Stored records:
◆ ◆ ◆ ◆ ◆ ◆ ◆
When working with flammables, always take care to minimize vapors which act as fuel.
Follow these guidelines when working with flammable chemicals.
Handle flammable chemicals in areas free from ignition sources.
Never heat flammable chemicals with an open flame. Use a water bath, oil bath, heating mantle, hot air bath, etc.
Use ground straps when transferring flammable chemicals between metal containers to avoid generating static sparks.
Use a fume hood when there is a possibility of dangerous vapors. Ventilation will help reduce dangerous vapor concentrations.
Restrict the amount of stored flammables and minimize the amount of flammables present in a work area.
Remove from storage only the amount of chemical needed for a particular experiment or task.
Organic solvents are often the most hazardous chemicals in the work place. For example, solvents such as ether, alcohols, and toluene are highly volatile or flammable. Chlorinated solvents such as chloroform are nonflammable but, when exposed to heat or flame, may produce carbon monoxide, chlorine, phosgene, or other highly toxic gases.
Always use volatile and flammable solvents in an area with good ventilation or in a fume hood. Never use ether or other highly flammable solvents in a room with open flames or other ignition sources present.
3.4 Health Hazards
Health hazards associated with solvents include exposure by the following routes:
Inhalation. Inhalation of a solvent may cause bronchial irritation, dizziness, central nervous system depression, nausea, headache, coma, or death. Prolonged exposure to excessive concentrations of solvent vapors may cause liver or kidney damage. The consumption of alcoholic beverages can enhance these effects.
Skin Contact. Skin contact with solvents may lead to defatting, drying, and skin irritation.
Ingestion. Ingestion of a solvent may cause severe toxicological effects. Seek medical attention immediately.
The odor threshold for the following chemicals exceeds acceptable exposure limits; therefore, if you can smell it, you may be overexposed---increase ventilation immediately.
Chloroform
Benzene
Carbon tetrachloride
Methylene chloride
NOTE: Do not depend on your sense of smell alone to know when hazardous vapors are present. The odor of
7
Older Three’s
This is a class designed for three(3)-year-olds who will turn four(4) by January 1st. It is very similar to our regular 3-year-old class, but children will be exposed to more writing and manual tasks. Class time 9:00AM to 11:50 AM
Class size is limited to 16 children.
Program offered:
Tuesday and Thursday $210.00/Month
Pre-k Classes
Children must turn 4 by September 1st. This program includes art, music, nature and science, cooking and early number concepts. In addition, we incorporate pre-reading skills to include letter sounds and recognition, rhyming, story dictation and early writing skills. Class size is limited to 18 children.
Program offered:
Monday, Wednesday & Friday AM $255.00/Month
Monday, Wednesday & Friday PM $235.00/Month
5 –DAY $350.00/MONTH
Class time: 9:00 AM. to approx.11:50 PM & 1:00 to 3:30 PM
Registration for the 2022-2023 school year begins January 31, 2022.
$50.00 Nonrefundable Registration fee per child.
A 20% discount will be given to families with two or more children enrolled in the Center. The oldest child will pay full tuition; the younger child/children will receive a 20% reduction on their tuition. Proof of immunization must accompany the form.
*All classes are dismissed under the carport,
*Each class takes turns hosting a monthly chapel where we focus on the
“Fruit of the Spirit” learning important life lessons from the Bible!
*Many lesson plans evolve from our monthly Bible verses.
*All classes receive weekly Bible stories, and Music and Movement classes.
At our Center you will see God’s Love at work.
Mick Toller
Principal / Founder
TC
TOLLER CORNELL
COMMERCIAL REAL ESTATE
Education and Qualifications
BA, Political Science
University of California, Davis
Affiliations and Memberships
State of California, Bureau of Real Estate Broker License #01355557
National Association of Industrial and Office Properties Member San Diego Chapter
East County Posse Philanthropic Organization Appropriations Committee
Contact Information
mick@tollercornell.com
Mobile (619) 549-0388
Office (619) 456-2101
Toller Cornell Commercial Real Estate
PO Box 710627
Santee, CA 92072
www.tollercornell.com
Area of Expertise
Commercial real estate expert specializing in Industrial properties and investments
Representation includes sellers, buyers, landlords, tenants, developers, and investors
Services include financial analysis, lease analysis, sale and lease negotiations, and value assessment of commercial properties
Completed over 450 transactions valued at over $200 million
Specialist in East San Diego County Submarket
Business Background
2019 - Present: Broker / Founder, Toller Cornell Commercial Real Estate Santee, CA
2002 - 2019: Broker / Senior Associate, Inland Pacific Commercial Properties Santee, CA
◆ ◆ ◆ ◆ ◆ ◆ ◆
• **TASK**
All the entries are to be reproduced verbatim.

• **PROBLEM SOLUTION**
When working with flammables, always take care to minimize vapors which act as fuel.
Follow these guidelines when working with flammable chemicals.
Handle flammable chemicals in areas free from ignition sources.
Never heat flammable chemicals with an open flame. Use a water bath, oil bath, heating mantle, hot air bath, etc.
Use ground straps when transferring flammable chemicals between metal containers to avoid generating static sparks.
Use a fume hood when there is a possibility of dangerous vapors. Ventilation will help reduce dangerous vapor concentrations.
Restrict the amount of stored flammables and minimize the amount of flammables present in a work area.
Remove from storage only the amount of chemical needed for a particular experiment or task.
Organic solvents are often the most hazardous chemicals in the work place. For example, solvents such as ether, alcohols, and toluene are highly volatile or flammable. Chlorinated solvents such as chloroform are nonflammable but, when exposed to heat or flame, may produce carbon monoxide, chlorine, phosgene, or other highly toxic gases.
Always use volatile and flammable solvents in an area with good ventilation or in a fume hood. Never use ether or other highly flammable solvents in a room with open flames or other ignition sources present.
3.4 Health Hazards
Health hazards associated with solvents include exposure by the following routes:
Inhalation. Inhalation of a solvent may cause bronchial irritation, dizziness, central nervous system depression, nausea, headache, coma, or death. Prolonged exposure to excessive concentrations of solvent vapors may cause liver or kidney damage. The consumption of alcoholic beverages can enhance these effects.
Skin Contact. Skin contact with solvents may lead to defatting, drying, and skin irritation.
Ingestion. Ingestion of a solvent may cause severe toxicological effects. Seek medical attention immediately.
The odor threshold for the following chemicals exceeds acceptable exposure limits; therefore, if you can smell it, you may be overexposed---increase ventilation immediately.
Chloroform
Benzene
Carbon tetrachloride
Methylene chloride
NOTE: Do not depend on your sense of smell alone to know when hazardous vapors are present. The odor of
7
Older Three’s
This is a class designed for three(3)-year-olds who will turn four(4) by January 1st. It is very similar to our regular 3-year-old class, but children will be exposed to more writing and manual tasks. Class time 9:00AM to 11:50 AM
Class size is limited to 16 children.
Program offered:
Tuesday and Thursday $210.00/Month
Pre-k Classes
Children must turn 4 by September 1st. This program includes art, music, nature and science, cooking and early number concepts. In addition, we incorporate pre-reading skills to include letter sounds and recognition, rhyming, story dictation and early writing skills. Class size is limited to 18 children.
Program offered:
Monday, Wednesday & Friday AM $255.00/Month
Monday, Wednesday & Friday PM $235.00/Month
5 –DAY $350.00/MONTH
Class time: 9:00 AM. to approx.11:50 PM & 1:00 to 3:30 PM
Registration for the 2022-2023 school year begins January 31, 2022.
$50.00 Nonrefundable Registration fee per child.
A 20% discount will be given to families with two or more children enrolled in the Center. The oldest child will pay full tuition; the younger child/children will receive a 20% reduction on their tuition. Proof of immunization must accompany the form.
*All classes are dismissed under the carport,
*Each class takes turns hosting a monthly chapel where we focus on the
“Fruit of the Spirit” learning important life lessons from the Bible!
*Many lesson plans evolve from our monthly Bible verses.
*All classes receive weekly Bible stories, and Music and Movement classes.
At our Center you will see God’s Love at work.
Mick Toller
Principal / Founder
TC
TOLLER CORNELL
COMMERCIAL REAL ESTATE
Education and Qualifications
BA, Political Science
University of California, Davis
Affiliations and Memberships
State of California, Bureau of Real Estate Broker License #01355557
National Association of Industrial and Office Properties Member San Diego Chapter
East County Posse Philanthropic Organization Appropriations Committee
Contact Information
mick@tollercornell.com
Mobile (619) 549-0388
Office (619) 456-2101
Toller Cornell Commercial Real Estate
PO Box 710627
Santee, CA 92072
www.tollercornell.com
Area of Expertise
Commercial real estate expert specializing in Industrial properties and investments
Representation includes sellers, buyers, landlords, tenants, developers, and investors
Services include financial analysis, lease analysis, sale and lease negotiations, and value assessment of commercial properties
Completed over 450 transactions valued at over $200 million
Specialist in East San Diego County Submarket
Business Background
2019 - Present: Broker / Founder, Toller Cornell Commercial Real Estate Santee, CA
2002 - 2019: Broker / Senior Associate, Inland Pacific Commercial Properties Santee, CA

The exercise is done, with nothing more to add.